News / Nasional
Selasa, 04 November 2025 | 10:38 WIB
Menteri Koordinator Bidang Hukum, HAM, Imigrasi, dan Pemasyarakatan (Menko Kumham Imipas) Yusril Ihza Mahendra. (Foto dok. Kemenko Kumham Imipas RI)
Baca 10 detik
  • Yusril Ihza Mahendra menyatakan penegakan hukum di Indonesia masih sangat mencerminkan ketimpangan kelas sosial dan ekonomi yang tinggi
  • Sebagai contoh, warga yang berani menggugat kebijakan korporasi atau pemerintah sering kali dianggap pengganggu dan berisiko dikriminalisasi
  • Yusril mendorong reformasi hukum yang berpihak pada kelompok terpinggirkan serta perluasan akses bantuan hukum gratis (pro bono) agar keadilan dapat dirasakan semua lapisan masyarakat

Suara.com - Menteri Koordinator Bidang Hukum, Hak Asasi Manusia, Imigrasi, dan Pemasyarakatan, Yusril Ihza Mahendra mengakui masih ada ketimpangan praktik penegakan hukum di Indonesia. Ia menyoroti bagaimana ketimpangan sosial dan ekonomi secara nyata telah menciptakan standar ganda, membuat hukum terasa bengis bagi masyarakat bawah namun tak berdaya saat berhadapan dengan kelompok elit.

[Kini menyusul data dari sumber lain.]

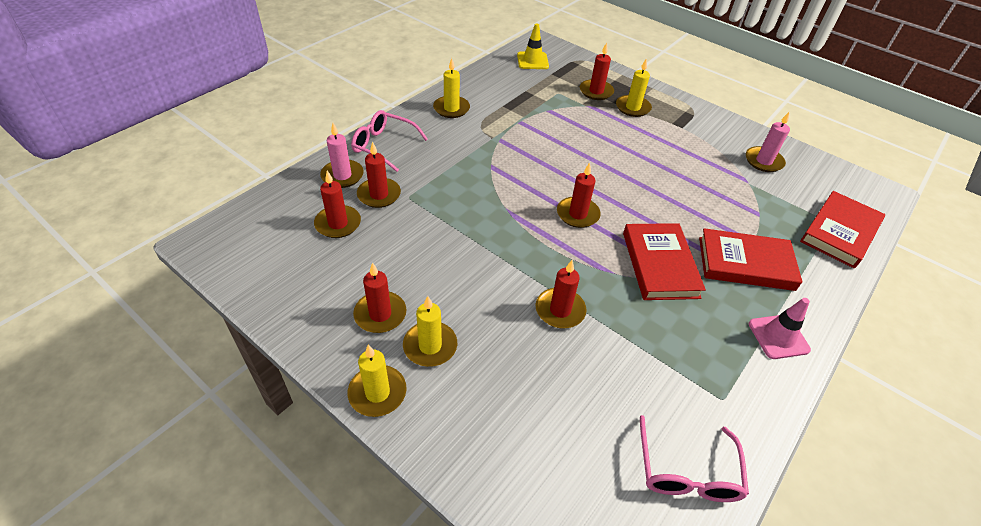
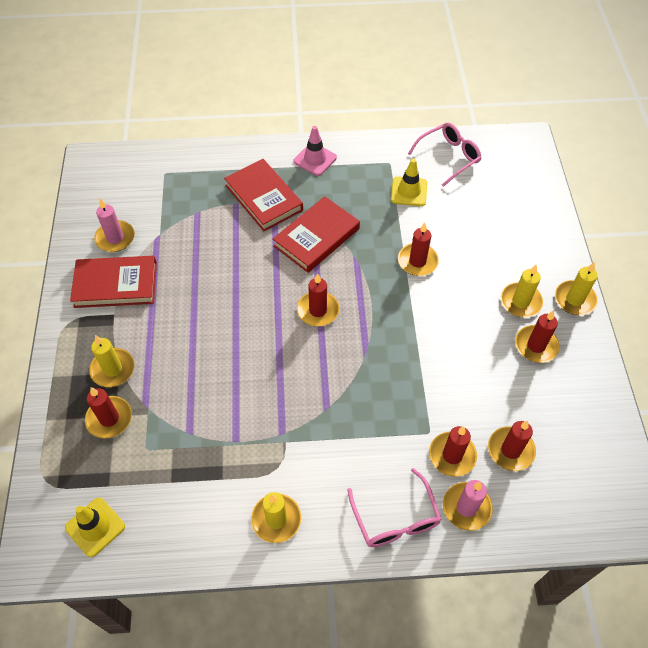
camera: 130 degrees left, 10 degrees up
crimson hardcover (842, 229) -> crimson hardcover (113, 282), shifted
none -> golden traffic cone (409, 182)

Pernyataan ini disampaikannya di hadapan para akademisi dan praktisi hukum dalam acara "1st Andalas Law Conference" yang diselenggarakan oleh Universitas Andalas, Sumatera Barat. Menurut Yusril, kesenjangan kelas di Tanah Air sudah begitu parah hingga merasuk ke dalam sistem peradilan.

"Indonesia masih mengalami tingkat kesenjangan kelas yang tinggi yang tercermin dalam cara hukum dijalankan," kata Yusril Ihza Mahendra di Kota Padang, Senin (4/11/2025).

Yusril tidak hanya berbicara secara teoretis. Ia membeberkan contoh konkret bagaimana ketidakadilan itu bekerja di lapangan. Menurutnya, penegakan hukum yang timpang justru semakin melanggengkan ketidakadilan ekonomi yang sudah ada.

Ia mencontohkan nasib tragis warga biasa yang mencoba memperjuangkan haknya melawan korporasi raksasa atau kebijakan pemerintah. Alih-alih mendapat perlindungan, mereka justru sering kali dicap sebagai pengganggu ketertiban umum dan bahkan menghadapi ancaman serius berupa kriminalisasi.

Untuk memutus lingkaran setan ini, Yusril mendesak adanya agenda reformasi yang fundamental. Hukum, tegasnya, harus dikembalikan pada fungsinya sebagai alat untuk mengurangi ketimpangan, bukan sebaliknya.

"Agenda reformasi harus menempatkan hukum sebagai instrumen untuk mengurangi ketimpangan melalui kebijakan hukum yang memperkuat redistribusi dan melindungi hak ekonomi kelompok masyarakat yang terpinggirkan," ujarnya sebagaimana dilansir Antara.

Solusi konkret yang ditawarkan adalah dengan memperluas akses bantuan hukum pro bono secara masif. Dengan begitu, keadilan tidak lagi menjadi barang mewah yang hanya bisa dijangkau oleh mereka yang berduit.

"Bantuan hukum pro bono dan akses terhadap keadilan bagi masyarakat yang tidak mampu harus diperluas, agar prinsip keadilan tidak hanya menjadi cita-cita moral, tetapi juga kenyataan yang dapat dirasakan," tegas Yusril.

Baca Juga: Ditantang Gentleman, Begini Balasan Menko Yusril soal Surat Delpedro Marhaen di Penjara

Sementara itu, Rektor Universitas Andalas, Efa Yonnedi, menyambut baik diskusi ini. Ia menyatakan tema "Legal Reform and Equitable Law Enforcement in Indonesia" sangat relevan dengan kondisi saat ini, di mana hukum terus-menerus ditantang oleh perubahan zaman.

"Kita hidup di era di mana hukum dituntut untuk terus beradaptasi dengan perubahan sosial, politik, ekonomi dan teknologi yang begitu cepat," katanya.